Elsewhere in the report, Swiss Re Public Sector Solutions further noted the financial mechanics of insurance-linked loans, saying, “Catastrophe insurance for sovereign debt does come with a premium. However, Swiss Re has explored plausible scenarios that identify an attractive ‘sweet spot’ where insurance can help meet immediate post-disaster relief needs, save countries millions of dollars after a catastrophe, and bolster creditor confidence.
“An added cost of between 20 to 60 basis points may appear expensive in relative terms, if compared to conditions, particularly of concessional loans. In absolute terms, however, the costs are fully comparable with commitment or standby fees of many contingent loan instruments with an active deferral estimated to cost upwards of 25 basis points; hence, premium cost of an insurance-linked loan with permanent debt relief should not be seen as prohibitive.

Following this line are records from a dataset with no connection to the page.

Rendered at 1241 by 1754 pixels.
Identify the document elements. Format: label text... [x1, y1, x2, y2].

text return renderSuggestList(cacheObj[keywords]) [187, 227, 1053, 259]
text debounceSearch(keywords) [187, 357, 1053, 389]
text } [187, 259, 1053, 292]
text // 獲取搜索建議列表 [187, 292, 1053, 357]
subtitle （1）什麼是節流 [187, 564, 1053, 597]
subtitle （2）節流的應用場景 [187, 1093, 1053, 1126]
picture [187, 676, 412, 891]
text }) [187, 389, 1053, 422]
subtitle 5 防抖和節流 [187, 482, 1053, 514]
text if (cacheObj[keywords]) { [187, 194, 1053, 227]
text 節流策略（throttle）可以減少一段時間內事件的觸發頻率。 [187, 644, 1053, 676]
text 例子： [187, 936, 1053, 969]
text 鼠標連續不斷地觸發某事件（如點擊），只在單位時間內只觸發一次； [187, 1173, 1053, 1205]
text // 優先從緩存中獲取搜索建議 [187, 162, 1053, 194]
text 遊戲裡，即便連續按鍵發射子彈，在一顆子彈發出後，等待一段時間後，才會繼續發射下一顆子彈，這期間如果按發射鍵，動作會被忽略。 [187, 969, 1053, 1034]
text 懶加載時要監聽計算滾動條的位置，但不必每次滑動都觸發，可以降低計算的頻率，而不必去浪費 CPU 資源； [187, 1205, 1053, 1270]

“We also examined counterarguments that loan insurance might not provide sufficient recovery relief, especially considering the often-enormous financial burden that materialises following disasters like hurricanes or earthquakes.
“But when you do the simulations, the unencumbered liquidity that insurance can unlock is much more powerful than you’d first expect.

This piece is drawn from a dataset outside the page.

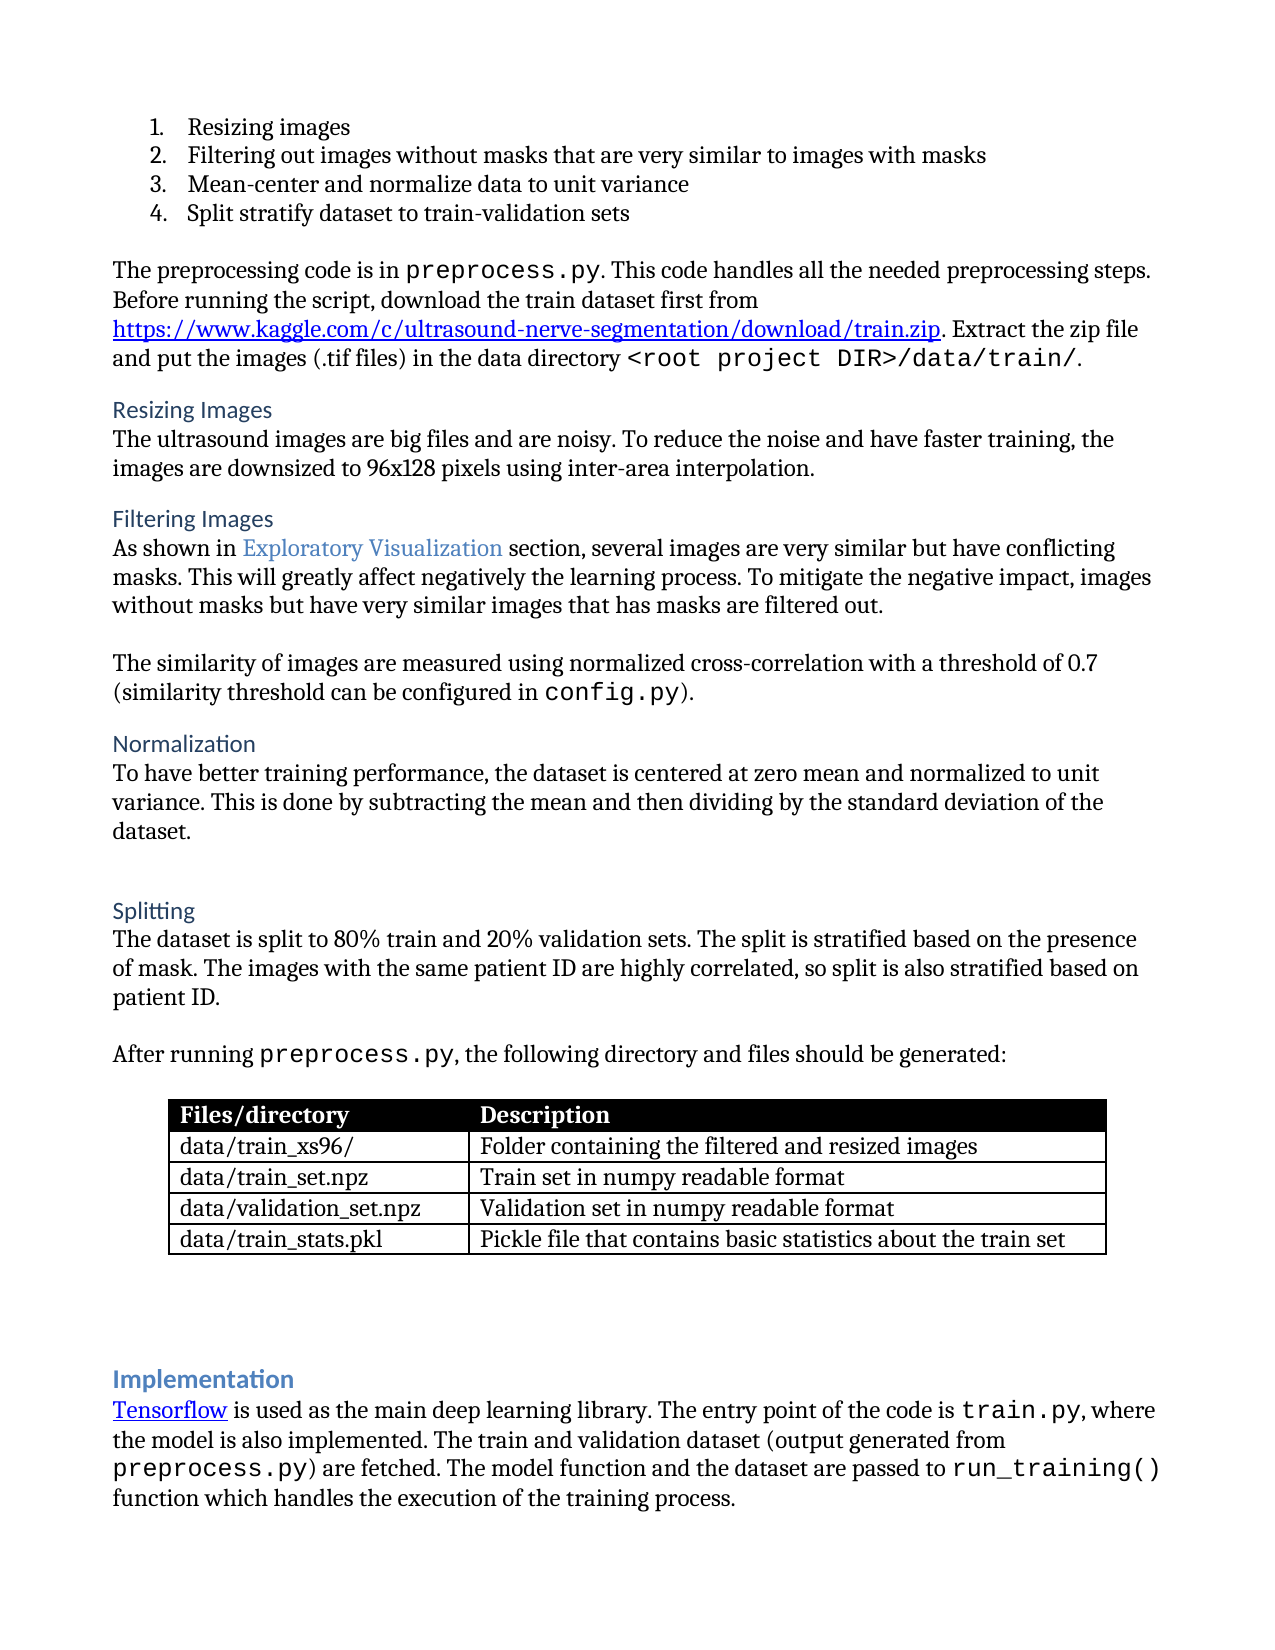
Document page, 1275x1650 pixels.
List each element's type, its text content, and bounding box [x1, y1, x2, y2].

“Take Grenada: an insurance-linked loan, had it been in place when Hurricane Beryl made landfall in 2024, could have freed up money sufficient to cover a significant part of the country’s immediate emergency liquidity needs, based on benchmarks factoring in total recovery costs and GDP.
“Unlike a deferral, there would be genuine risk transfer with permanent debt relief, with no need to modify repayment schedules or increase future installments.

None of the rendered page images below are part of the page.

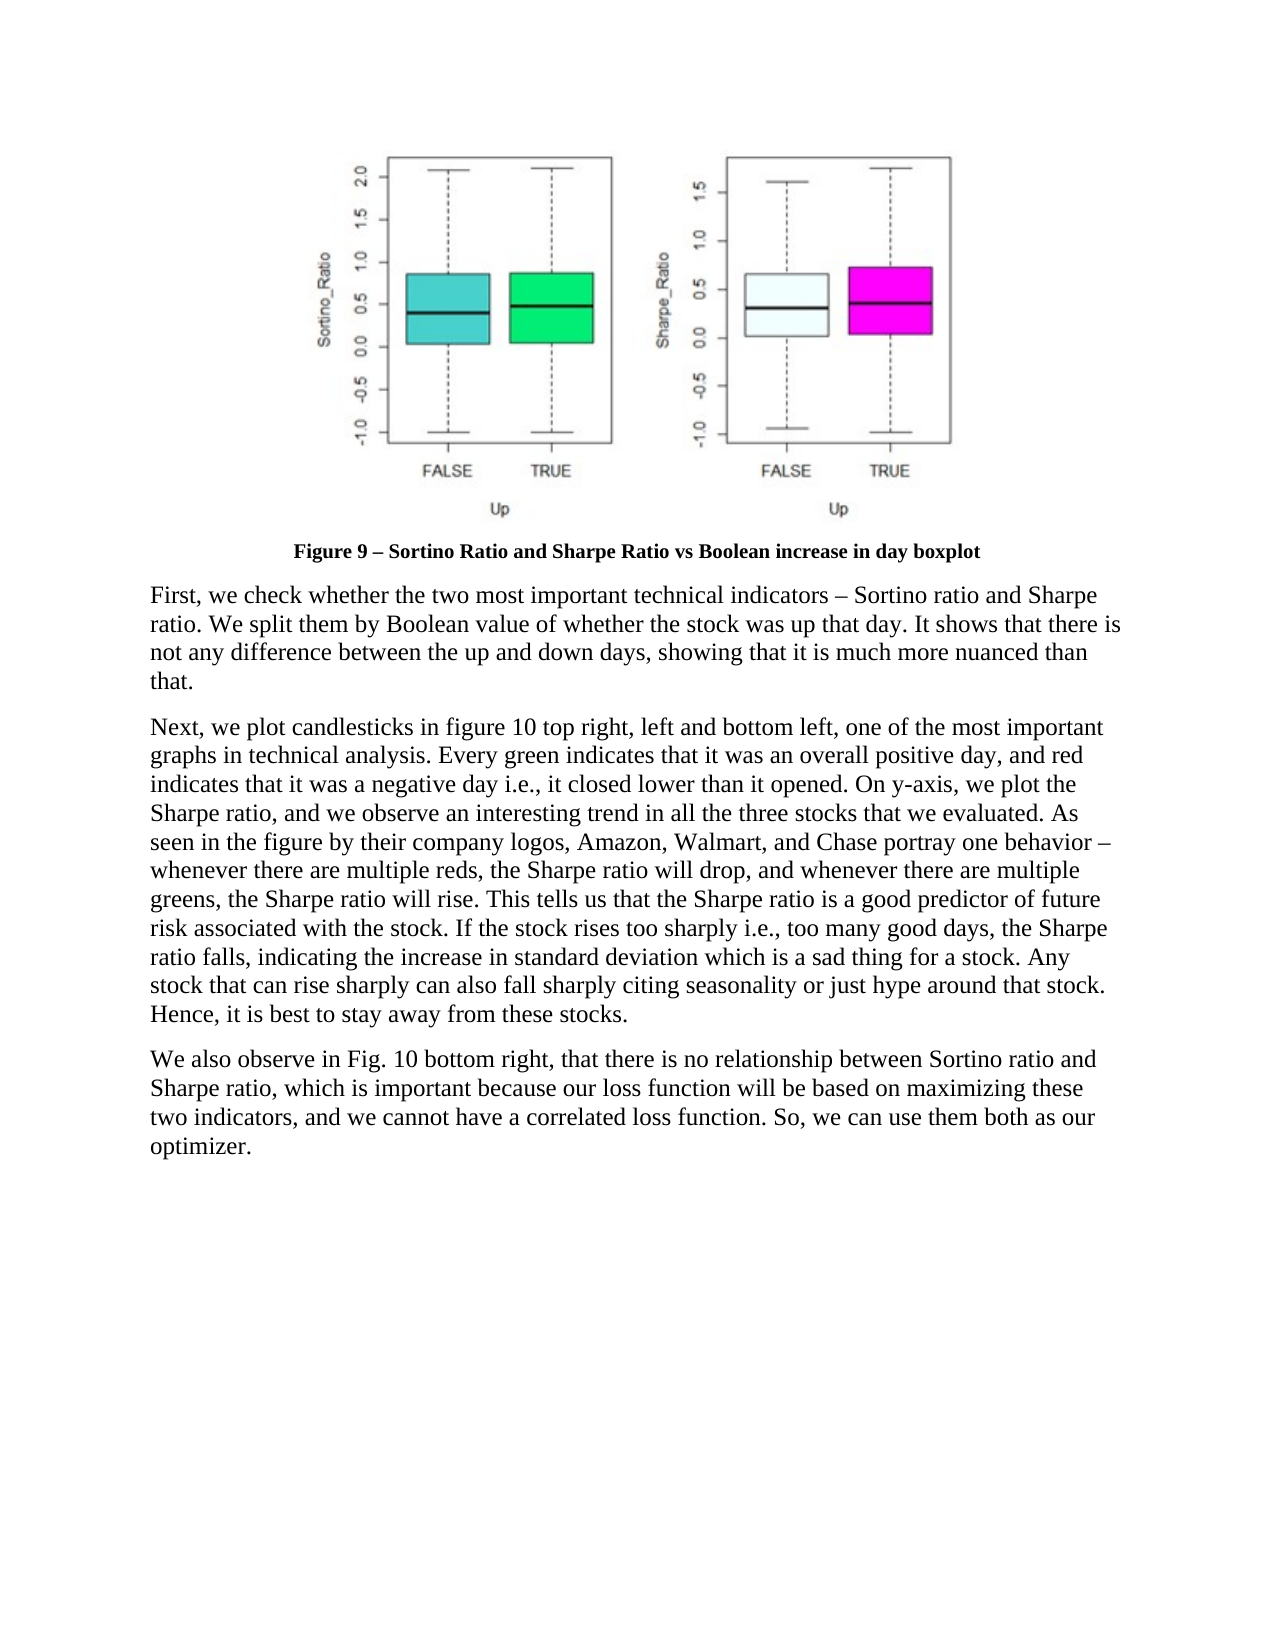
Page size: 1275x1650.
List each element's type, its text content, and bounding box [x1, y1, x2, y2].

text First, we check whether the two most important technical indicators – Sortino ratio and Sharpe ratio. We split them by Boolean value of whether the stock was up that day. It shows that there is not any difference between the up and down days, showing that it is much more nuanced than that. [150, 580, 1125, 695]
text Next, we plot candlesticks in figure 10 top right, left and bottom left, one of the most important graphs in technical analysis. Every green indicates that it was an overall positive day, and red indicates that it was a negative day i.e., it closed lower than it opened. On y-axis, we plot the Sharpe ratio, and we observe an interesting trend in all the three stocks that we evaluated. As seen in the figure by their company logos, Amazon, Walmart, and Chase portray one behavior – whenever there are multiple reds, the Sharpe ratio will drop, and whenever there are multiple greens, the Sharpe ratio will rise. This tells us that the Sharpe ratio is a good predictor of future risk associated with the stock. If the stock rises too sharply i.e., too many good days, the Sharpe ratio falls, indicating the increase in standard deviation which is a sad thing for a stock. Any stock that can rise sharply can also fall sharply citing seasonality or just hype around that stock. Hence, it is best to stay away from these stocks. [150, 712, 1125, 1028]
subtitle Figure 9 – Sortino Ratio and Sharpe Ratio vs Boolean increase in day boxplot [149, 539, 1125, 563]
picture [307, 150, 968, 523]
text We also observe in Fig. 10 bottom right, that there is no relationship between Sortino ratio and Sharpe ratio, which is important because our loss function will be based on maximizing these two indicators, and we cannot have a correlated loss function. So, we can use them both as our optimizer. [150, 1044, 1125, 1159]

“Insurance-linked loans are not designed to replace risk transfer instruments of larger capacity, such as traditional dedicated insurance solutions like insurance-linked securities, including catastrophe bonds, but they do offer a powerful complement within a strong disaster resilience strategy.”
Thus, drawing on lessons of the past two decades, Swiss Re Public Sector Solutions emphasised that having a range of risk-management options is essential, noting that insurance-linked loans allow borrowers to secure swift, permanent debt relief.
At the same time, all parties to sovereign debt transactions can reportedly benefit from more stable payment schedules and the predictable risk management made possible when loans and insurance coverage are arranged together in a streamlined process.
The co-authors continued, “Such certainty can create a virtuous cycle, as well: safer credit attracts more investors to sovereign lending, while more investors can help improve interest rates and loan terms.
“Collaboration between governments, development banks, and private investors can facilitate greater lending capacity for countries that struggle to access global finance.”
Swiss Re Public Sector Solutions noted that it has been delivering public sector risk-transfer solutions since 2011, and that Insurance-linked loans, as another tool in its resilience-building toolbox, are an ideal fit in this continued effort.
The co-authors concluded, “The concepts behind them are actually not new. Particularly in agriculture, multiperil insurance is often directly bundled with loans necessary to offer the farmers both access to funding and crop protection.
“Still, insurance can play an even larger role in sovereign lending as part of a multi-layered resilience strategy that is scalable and replicable.
“After all, private-sector infrastructure projects would be unthinkable without covers to protect stakeholders from the worst. Risk transfer scaled for sovereign loan programmes offers similar benefits: swift financial support, lower long-term costs, more stable credit relationships, and greater investor confidence.
“By going beyond debt deferrals, insurance-linked loans can create lasting stability, enabling borrowers and creditors to manage growing disaster risks while concurrently building a sturdier, more inclusive global financial system.”